The majestic ceiling
photo: Terry Linke
The first encore, traditionally followed by the Blue Danube Waltz (1867) and Radetzky March (1848), is also by Josef Strauss: with his Sport Polka (1864) the Philharmonic allude to the European Football Championship, which is being held in Vienna in 2008. The year’s second great sporting event, the Summer Olympics in Beijing, is saluted by the orchestra with an early work of the elder Johann Strauss, his exotically coloured Chinese Galop (1828) with its echoes of Mozart’s “Turkish” March.
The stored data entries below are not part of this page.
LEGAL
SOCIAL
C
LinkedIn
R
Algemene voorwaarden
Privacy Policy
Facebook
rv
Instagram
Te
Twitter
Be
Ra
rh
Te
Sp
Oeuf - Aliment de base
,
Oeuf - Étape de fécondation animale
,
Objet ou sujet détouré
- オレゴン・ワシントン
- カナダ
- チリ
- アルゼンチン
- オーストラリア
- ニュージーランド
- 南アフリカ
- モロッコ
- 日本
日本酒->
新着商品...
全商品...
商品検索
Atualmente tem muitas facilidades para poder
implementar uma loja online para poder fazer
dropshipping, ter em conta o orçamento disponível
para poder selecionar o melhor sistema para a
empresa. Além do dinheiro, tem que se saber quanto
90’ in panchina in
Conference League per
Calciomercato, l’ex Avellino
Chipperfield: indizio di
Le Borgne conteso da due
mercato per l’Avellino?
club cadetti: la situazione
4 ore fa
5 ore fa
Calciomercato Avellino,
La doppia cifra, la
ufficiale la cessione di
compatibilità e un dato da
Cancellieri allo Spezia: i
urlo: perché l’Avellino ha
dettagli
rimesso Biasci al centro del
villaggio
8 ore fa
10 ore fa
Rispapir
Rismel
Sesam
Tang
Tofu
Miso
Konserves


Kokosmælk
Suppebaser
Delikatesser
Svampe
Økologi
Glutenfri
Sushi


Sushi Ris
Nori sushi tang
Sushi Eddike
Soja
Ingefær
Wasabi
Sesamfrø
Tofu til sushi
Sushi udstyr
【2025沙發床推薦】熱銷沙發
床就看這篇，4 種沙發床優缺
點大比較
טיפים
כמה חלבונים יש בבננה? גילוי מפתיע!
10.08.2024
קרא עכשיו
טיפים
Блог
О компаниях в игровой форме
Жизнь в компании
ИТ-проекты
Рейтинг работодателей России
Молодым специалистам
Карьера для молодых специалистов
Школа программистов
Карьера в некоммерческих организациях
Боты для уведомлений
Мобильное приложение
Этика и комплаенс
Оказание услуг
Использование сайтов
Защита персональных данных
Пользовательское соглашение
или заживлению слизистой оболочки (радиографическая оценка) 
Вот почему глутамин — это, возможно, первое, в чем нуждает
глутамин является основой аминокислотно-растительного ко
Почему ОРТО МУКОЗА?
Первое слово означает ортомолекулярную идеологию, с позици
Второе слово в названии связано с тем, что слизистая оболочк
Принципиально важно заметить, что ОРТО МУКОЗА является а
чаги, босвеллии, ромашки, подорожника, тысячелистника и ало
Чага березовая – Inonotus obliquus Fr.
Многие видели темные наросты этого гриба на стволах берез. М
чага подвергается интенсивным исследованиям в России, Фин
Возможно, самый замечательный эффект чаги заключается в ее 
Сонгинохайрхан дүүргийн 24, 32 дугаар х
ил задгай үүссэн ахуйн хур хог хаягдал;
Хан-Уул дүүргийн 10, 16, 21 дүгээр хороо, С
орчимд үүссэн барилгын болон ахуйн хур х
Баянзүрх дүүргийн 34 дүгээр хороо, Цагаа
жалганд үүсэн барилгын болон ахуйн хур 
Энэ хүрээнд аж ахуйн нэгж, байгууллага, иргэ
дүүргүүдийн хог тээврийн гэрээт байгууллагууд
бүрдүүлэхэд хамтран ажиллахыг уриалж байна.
Joseph Hellmesberger junior, erstwhile Konzertmeister of the Court Opera and conductor of the Philharmonic, is represented with his galop Kleiner Anzeiger (Classified Advertiser), composed in 1876 for the annual ball of the Concordia press club, Joseph Lanner with his 1840 waltz Hofball-Tänze (Court-Ball Dances). Otherwise, the 2008 New Year’s Concert is dominated by works of the Waltz King, Johann Strauss junior: the overture to his first stage work, Indigo und die 40 Räuber (Indigo and the 40 Thieves, 1871) and the quick polka Die Bajadere (The Bayadere) based on motifs from that operetta; the waltz Freuet Euch des Lebens (Enjoy Life, 1870), dedicated to the Gesellschaft der Musikfreunde; the polka française Bluette (1863), composed with his wife Jetty in mind; the Tritsch-Tratsch Polka (1858), inspired by the famous Viennese playwright Johann Nestroy’s farce with songs Der Tritschtratsch (The Gossip); the Russian March (1886) written for Tsar Alexander III; the Kaiser-Walzer (Emperor Waltz, 1889), composed for the visit of the Austrian emperor to the German emperor and first performed at the opening of Berlin’s new Königsbau concert hall; and the polka française Die Pariserin (The Parisienne, 1860), intended for a trip to Paris that failed to materialize.